2. Po Betlejem, domu chleba, zastanówmy się nad Betlejem, miastem Dawidowym. Tam Dawid, jako chłopiec był pasterzem i jako taki został wybrany przez Boga, aby być pasterzem i przewodnikiem swego ludu. W Boże Narodzenie, w mieście Dawidowym, to właśnie pasterze przyjmują Jezusa. Tej nocy, jak mówi Ewangelia „bardzo się przestraszyli” (Łk 2,9), lecz anioł rzekł do nich: „Nie bójcie się” (w. 10). Wiele razy powraca w Ewangelii, to nie bójcie się: wydaje się, że jest to refren Boga poszukującego człowieka. Ponieważ człowiek, od samego początku, z powodu grzechu, boi się Boga: „przeraziłem się, i dlatego się ukryłem” (Rdz 3,10), mówi Adam po grzechu. Betlejem jest lekarstwem na lęk, bo pomimo ludzkiego „nie”, Bóg mówi na zawsze „tak”: na zawsze będzie Bogiem-z-nami. A aby Jego obecność nie wzbudzała strachu, staje się słabym dzieckiem. Nie bójcie się: nie powiedział o świętych, ale pasterzach, prostych ludziach, którzy w tym czasie nie wyróżniali się ani ogładą ani też pobożnością. Syn Dawida narodził się pośród pasterzy, aby nam powiedzieć, że nikt nigdy nie jest sam; mamy Pasterza, który pokonuje nasze lęki i kocha nas wszystkich, bez wyjątku.
Pasterze z Betlejem mówią nam również, jak wychodzić na spotkanie z Panem. Czuwają w nocy: nie śpią, lecz czynią to, o co będzie prosił Jezus wiele razy: czuwajcie (por. Mt 25,13; Mk 13,35; Łk 21,36). Trwają czuwając, oczekują czujnie w ciemności; a „opromieniła ich jasność Pana” (Łk 2,9). Dotyczy to również nas. Nasze życie może być oczekiwaniem, które nawet w nocach problemów powierza się Panu i pragnie Go; wtedy otrzyma Jego światło. Lub zarozumiałością, gdzie liczą się tylko własne siły i własne środki. Ale w tym przypadku serce pozostaje zamknięte na światło Boga. Pan lubi być oczekiwanym, a nie można Go oczekiwać na kanapie, śpiąc. W istocie pasterze ruszają: „Udali się z pośpiechem”, mówi tekst (w. 16). Nie stoją nieruchomo jak ktoś, kto czuje, że dotarł i niczego nie potrzebuje, ale idą, zostawiają stado niestrzeżone, podejmują ryzyko dla Boga. A zobaczywszy Jezusa, chociaż nie byli specjalistami w mówieniu, poszli Go głosić, tak, że „wszyscy, którzy to słyszeli, dziwili się temu, co im pasterze opowiadali” (w. 18).

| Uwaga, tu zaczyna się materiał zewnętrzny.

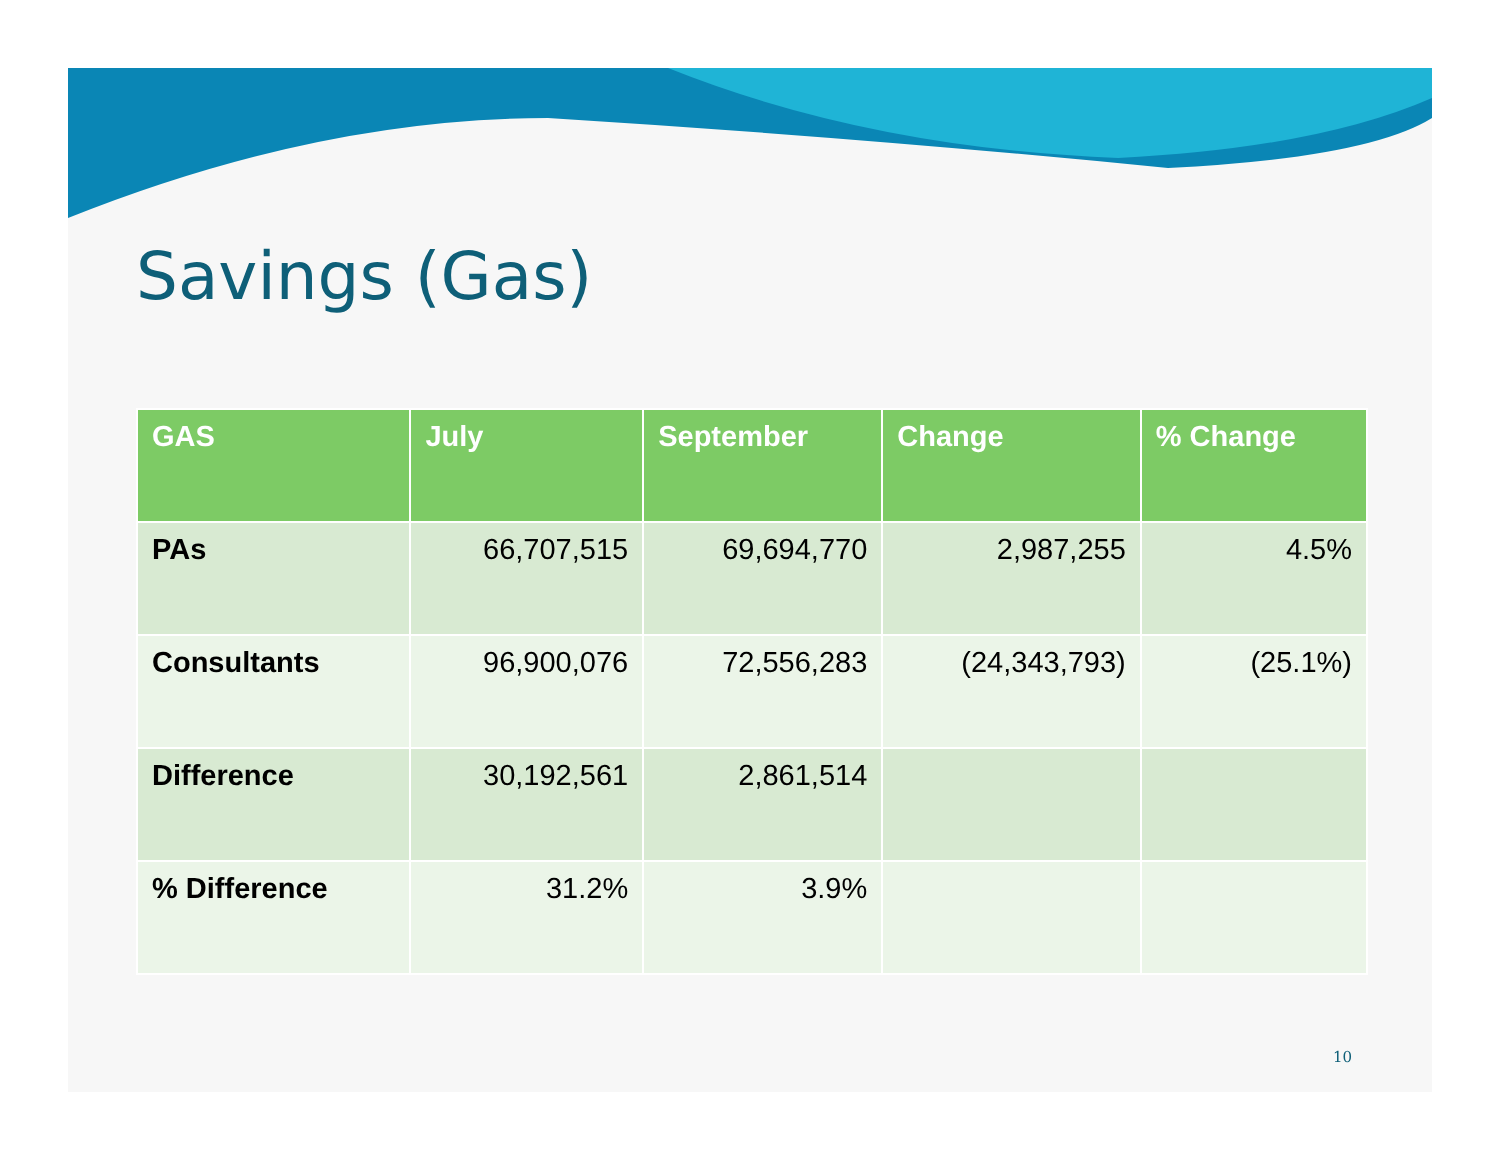Savings (Gas)
| GAS | July | September | Change | % Change |
| --- | --- | --- | --- | --- |
| PAs | 66,707,515 | 69,694,770 | 2,987,255 | 4.5% |
| Consultants | 96,900,076 | 72,556,283 | (24,343,793) | (25.1%) |
| Difference | 30,192,561 | 2,861,514 | | |
| % Difference | 31.2% | 3.9% | | |
10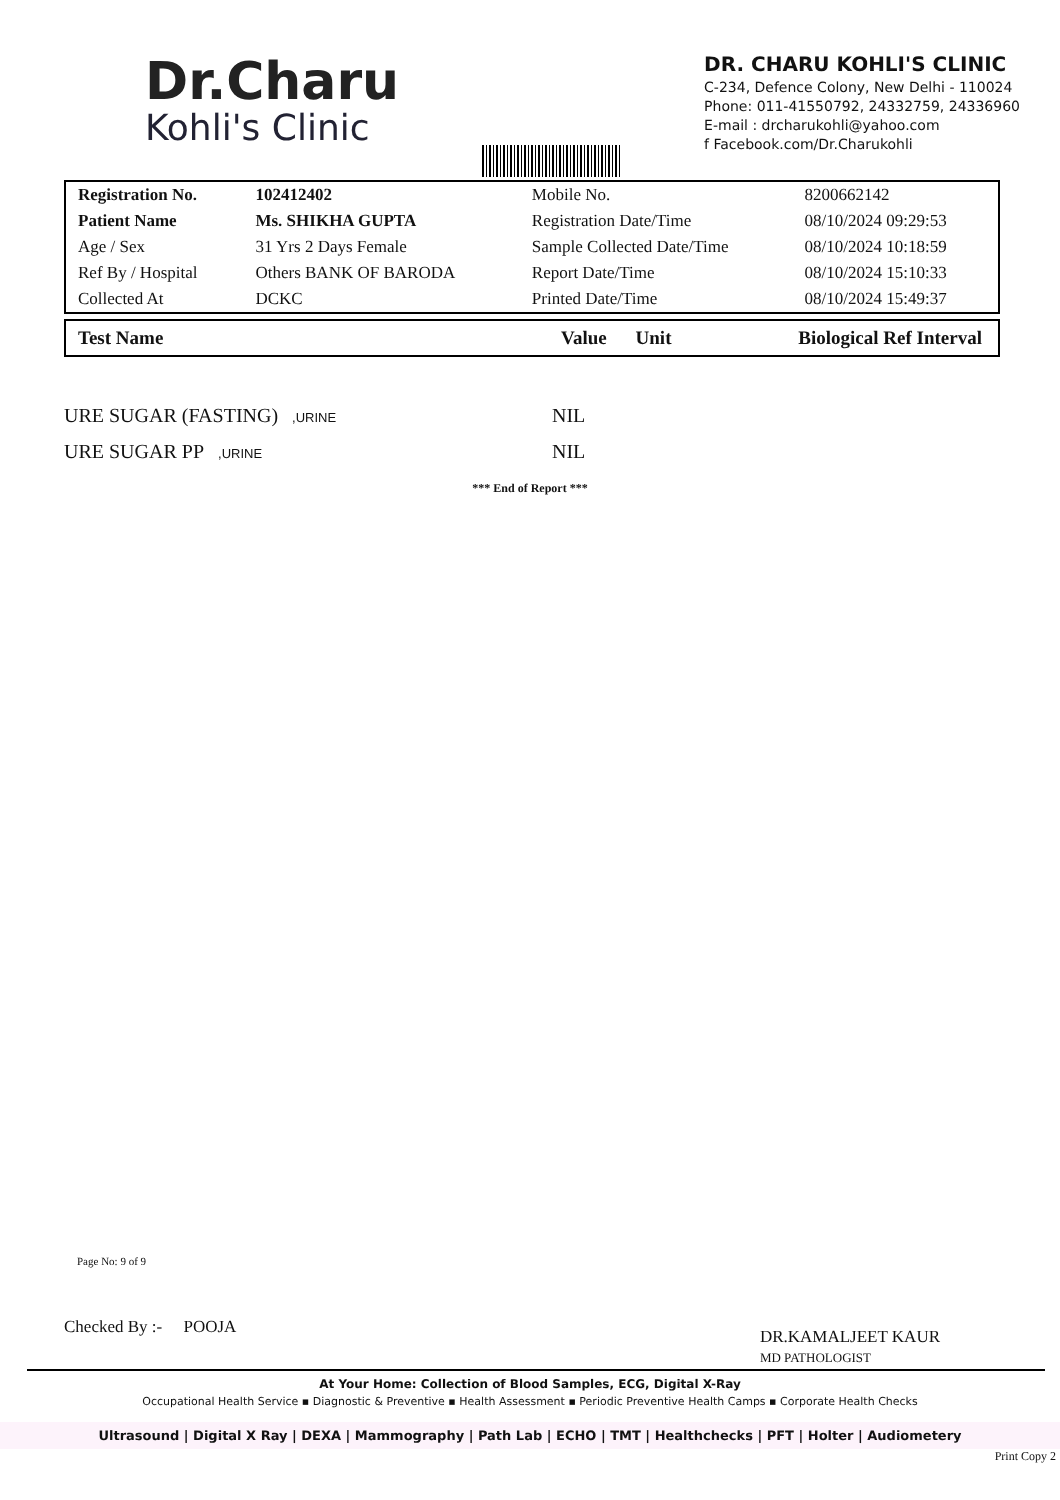Dr.Charu
Kohli's Clinic
DR. CHARU KOHLI'S CLINIC
C-234, Defence Colony, New Delhi - 110024
Phone: 011-41550792, 24332759, 24336960
E-mail : drcharukohli@yahoo.com
f Facebook.com/Dr.Charukohli
| Registration No. | 102412402 | Mobile No. | 8200662142 |
| Patient Name | Ms. SHIKHA GUPTA | Registration Date/Time | 08/10/2024 09:29:53 |
| Age / Sex | 31 Yrs 2 Days Female | Sample Collected Date/Time | 08/10/2024 10:18:59 |
| Ref By / Hospital | Others BANK OF BARODA | Report Date/Time | 08/10/2024 15:10:33 |
| Collected At | DCKC | Printed Date/Time | 08/10/2024 15:49:37 |
| Test Name | Value | Unit | Biological Ref Interval |
| --- | --- | --- | --- |
URE SUGAR (FASTING),URINE NIL
URE SUGAR PP,URINE NIL
*** End of Report ***
Page No: 9 of 9
Checked By :- POOJA DR.KAMALJEET KAUR
MD PATHOLOGIST
At Your Home: Collection of Blood Samples, ECG, Digital X-Ray
Occupational Health Service ▪ Diagnostic & Preventive ▪ Health Assessment ▪ Periodic Preventive Health Camps ▪ Corporate Health Checks
Ultrasound | Digital X Ray | DEXA | Mammography | Path Lab | ECHO | TMT | Healthchecks | PFT | Holter | Audiometery
Print Copy 2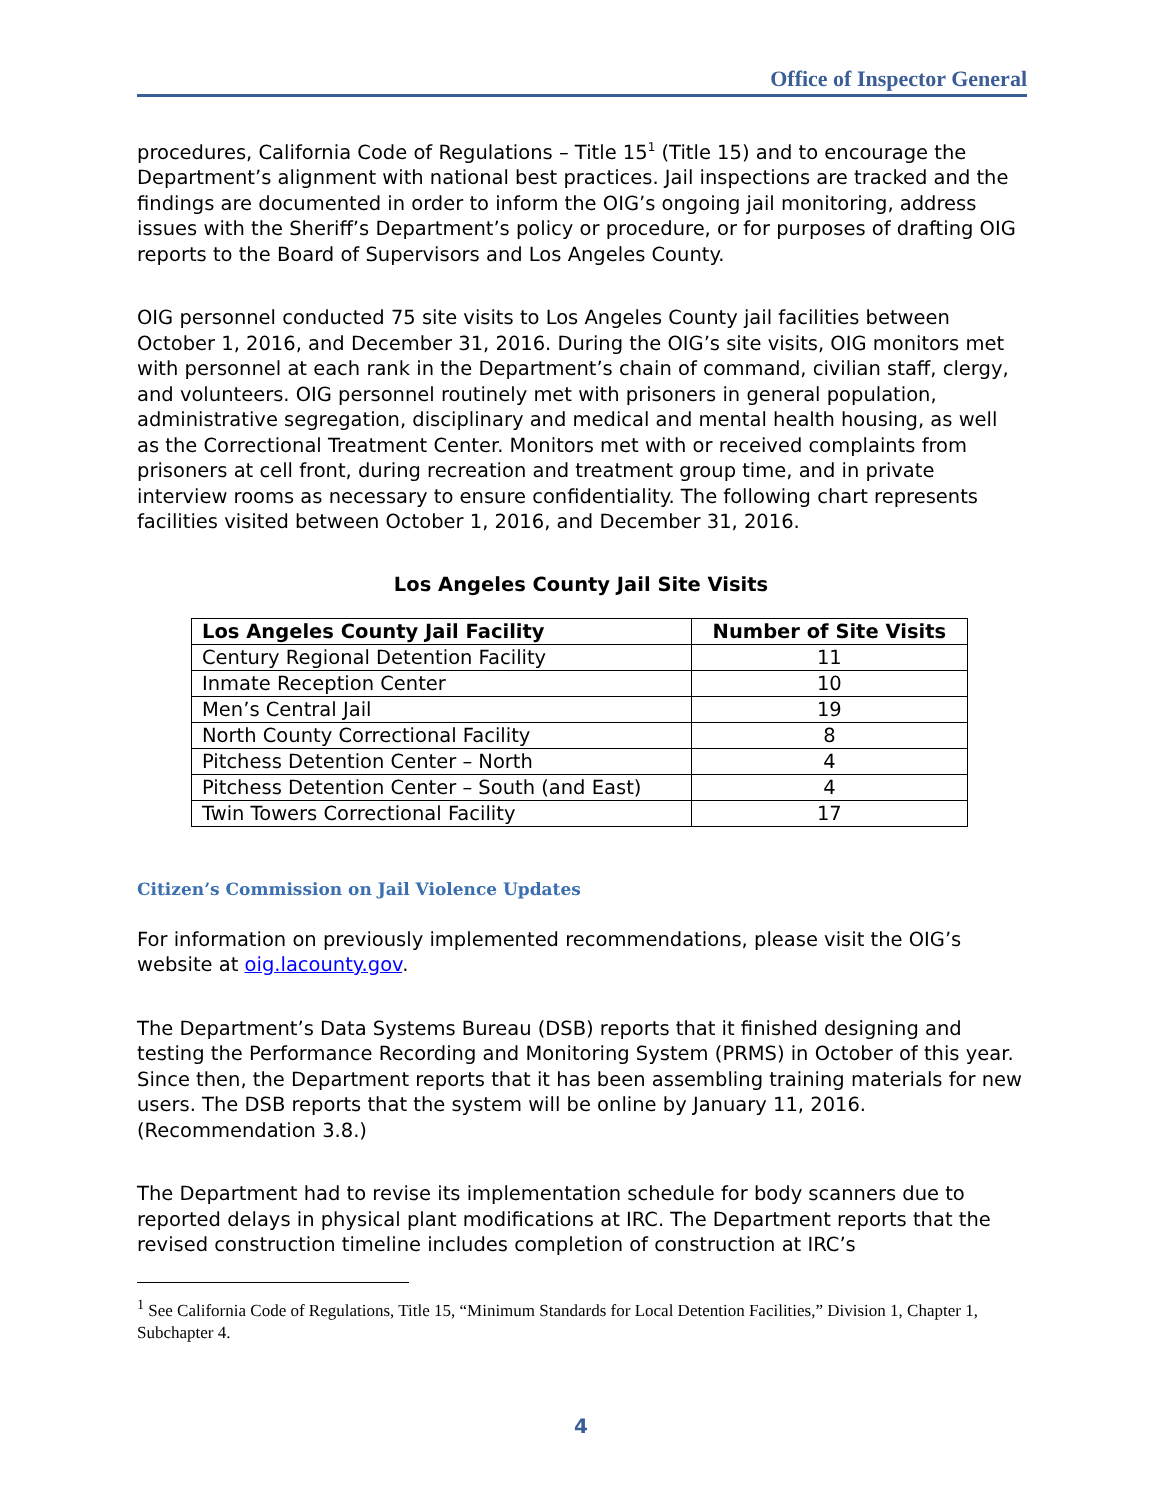Office of Inspector General
procedures, California Code of Regulations – Title 15<sup>1</sup> (Title 15) and to encourage the Department’s alignment with national best practices. Jail inspections are tracked and the findings are documented in order to inform the OIG’s ongoing jail monitoring, address issues with the Sheriff’s Department’s policy or procedure, or for purposes of drafting OIG reports to the Board of Supervisors and Los Angeles County.
OIG personnel conducted 75 site visits to Los Angeles County jail facilities between October 1, 2016, and December 31, 2016. During the OIG’s site visits, OIG monitors met with personnel at each rank in the Department’s chain of command, civilian staff, clergy, and volunteers. OIG personnel routinely met with prisoners in general population, administrative segregation, disciplinary and medical and mental health housing, as well as the Correctional Treatment Center. Monitors met with or received complaints from prisoners at cell front, during recreation and treatment group time, and in private interview rooms as necessary to ensure confidentiality. The following chart represents facilities visited between October 1, 2016, and December 31, 2016.
Los Angeles County Jail Site Visits
| Los Angeles County Jail Facility | Number of Site Visits |
| --- | --- |
| Century Regional Detention Facility | 11 |
| Inmate Reception Center | 10 |
| Men’s Central Jail | 19 |
| North County Correctional Facility | 8 |
| Pitchess Detention Center – North | 4 |
| Pitchess Detention Center – South (and East) | 4 |
| Twin Towers Correctional Facility | 17 |
Citizen’s Commission on Jail Violence Updates
For information on previously implemented recommendations, please visit the OIG’s website at oig.lacounty.gov.
The Department’s Data Systems Bureau (DSB) reports that it finished designing and testing the Performance Recording and Monitoring System (PRMS) in October of this year. Since then, the Department reports that it has been assembling training materials for new users. The DSB reports that the system will be online by January 11, 2016. (Recommendation 3.8.)
The Department had to revise its implementation schedule for body scanners due to reported delays in physical plant modifications at IRC. The Department reports that the revised construction timeline includes completion of construction at IRC’s
<sup>1</sup> See California Code of Regulations, Title 15, “Minimum Standards for Local Detention Facilities,” Division 1, Chapter 1, Subchapter 4.
4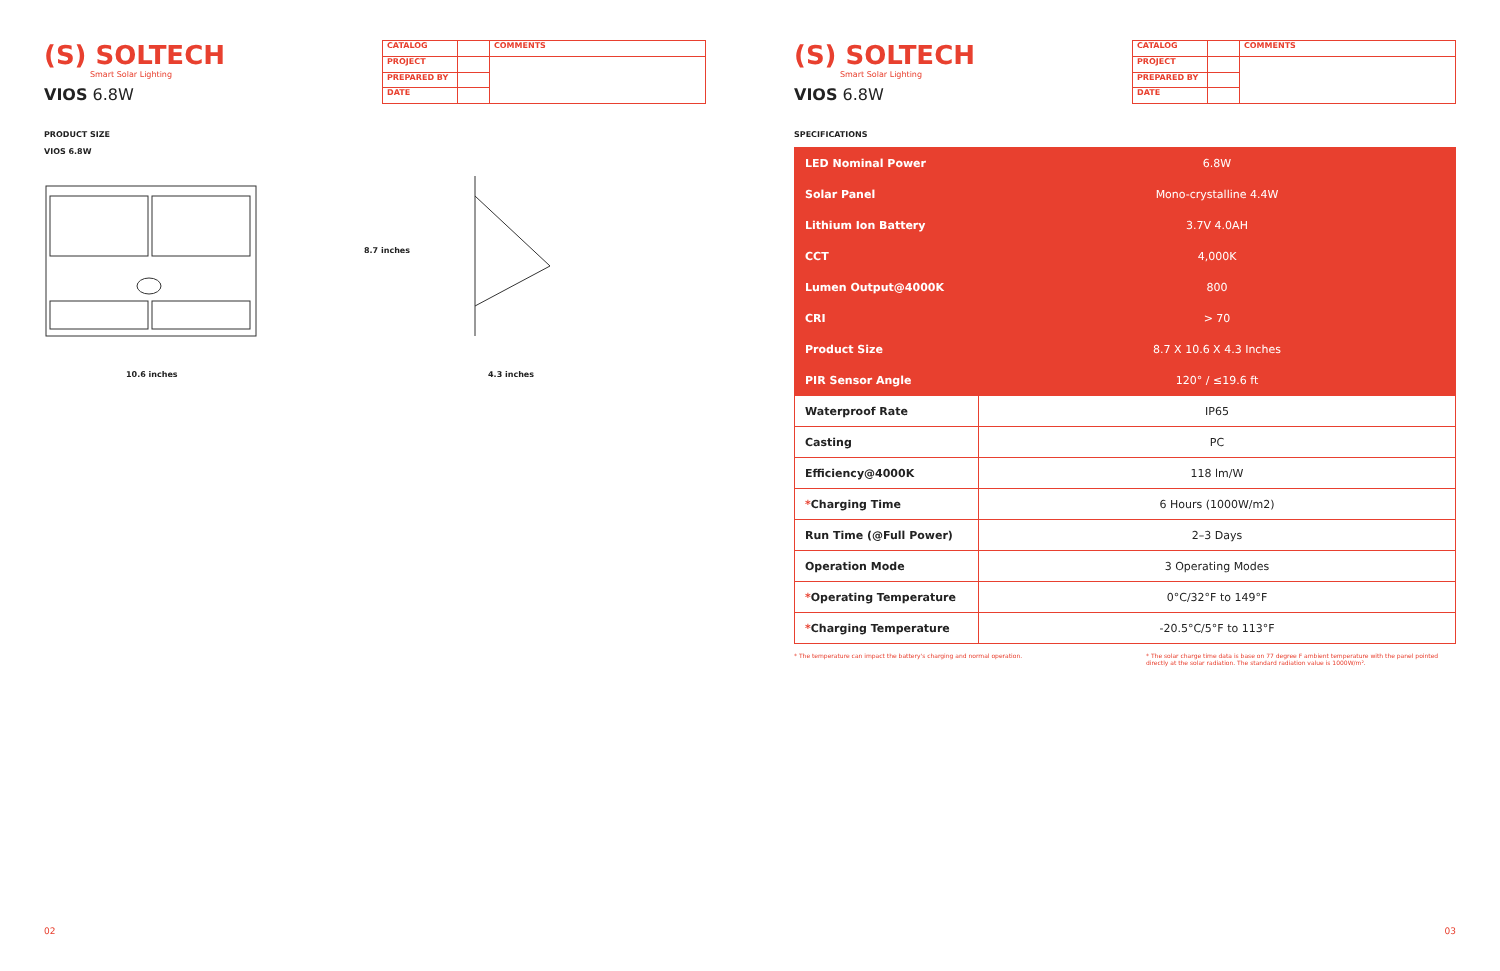(S) SOLTECH
Smart Solar Lighting
VIOS 6.8W
| CATALOG | | COMMENTS |
| PROJECT | | |
| PREPARED BY | | |
| DATE | | |
PRODUCT SIZE
VIOS 6.8W
10.6 inches
8.7 inches
4.3 inches
02
(S) SOLTECH
Smart Solar Lighting
VIOS 6.8W
| CATALOG | | COMMENTS |
| PROJECT | | |
| PREPARED BY | | |
| DATE | | |
SPECIFICATIONS
| LED Nominal Power | 6.8W |
| Solar Panel | Mono-crystalline 4.4W |
| Lithium Ion Battery | 3.7V 4.0AH |
| CCT | 4,000K |
| Lumen Output@4000K | 800 |
| CRI | > 70 |
| Product Size | 8.7 X 10.6 X 4.3 Inches |
| PIR Sensor Angle | 120° / ≤19.6 ft |
| Waterproof Rate | IP65 |
| Casting | PC |
| Efficiency@4000K | 118 lm/W |
| * Charging Time | 6 Hours (1000W/m2) |
| Run Time (@Full Power) | 2–3 Days |
| Operation Mode | 3 Operating Modes |
| * Operating Temperature | 0°C/32°F to 149°F |
| * Charging Temperature | -20.5°C/5°F to 113°F |
* The temperature can impact the battery's charging and normal operation.
* The solar charge time data is base on 77 degree F ambient temperature with the panel pointed directly at the solar radiation. The standard radiation value is 1000W/m².
03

Czujnie oczekiwać, pójść, podjąć ryzyko, opowiedzieć o pięknie: to są gesty miłości. Dobry Pasterz, który w Boże Narodzenie przychodzi, aby dać owcom życie, w Wielkanoc skieruje do Piotra, a przez niego do nas wszystkich, pytanie końcowe: „Czy Mnie miłujesz?” (J 21,15). Od odpowiedzi zależeć będzie przyszłość owczarni. Dziś w nocy jesteśmy wezwani, by odpowiedzieć, i aby Jemu powiedzieć: „Miłuję Cię”. Odpowiedź każdego ma istotne znaczenie dla całej owczarni.
„Pójdźmy do Betlejem” (Łk 2, 15): tak mówili i uczynili pasterze. Również my, Panie, chcemy przybyć do Betlejem. Droga, także i dzisiaj prowadzi pod górę: trzeba pokonać szczyt egoizmu, nie możemy się zsunąć w jary światowości i konsumpcjonizmu. Panie, chcę dotrzeć do Betlejem, bo tam właśnie na mnie czekasz. I chcę uświadomić sobie, że Ty, złożony w żłobie, jesteś chlebem mojego życia. Potrzebuję delikatnego aromatu Twojej miłości, abym był z kolei chlebem łamanym dla świata. Weź mnie na swoje ramiona, dobry Pasterzu: miłowany przez Ciebie, będą mógł także i ja miłować i brać braci za rękę. Wtedy będzie Boże Narodzenie, kiedy będą mógł Tobie powiedzieć: „Panie, Ty wszystko wiesz, ty wiesz, że cię kocham” (J 21,17).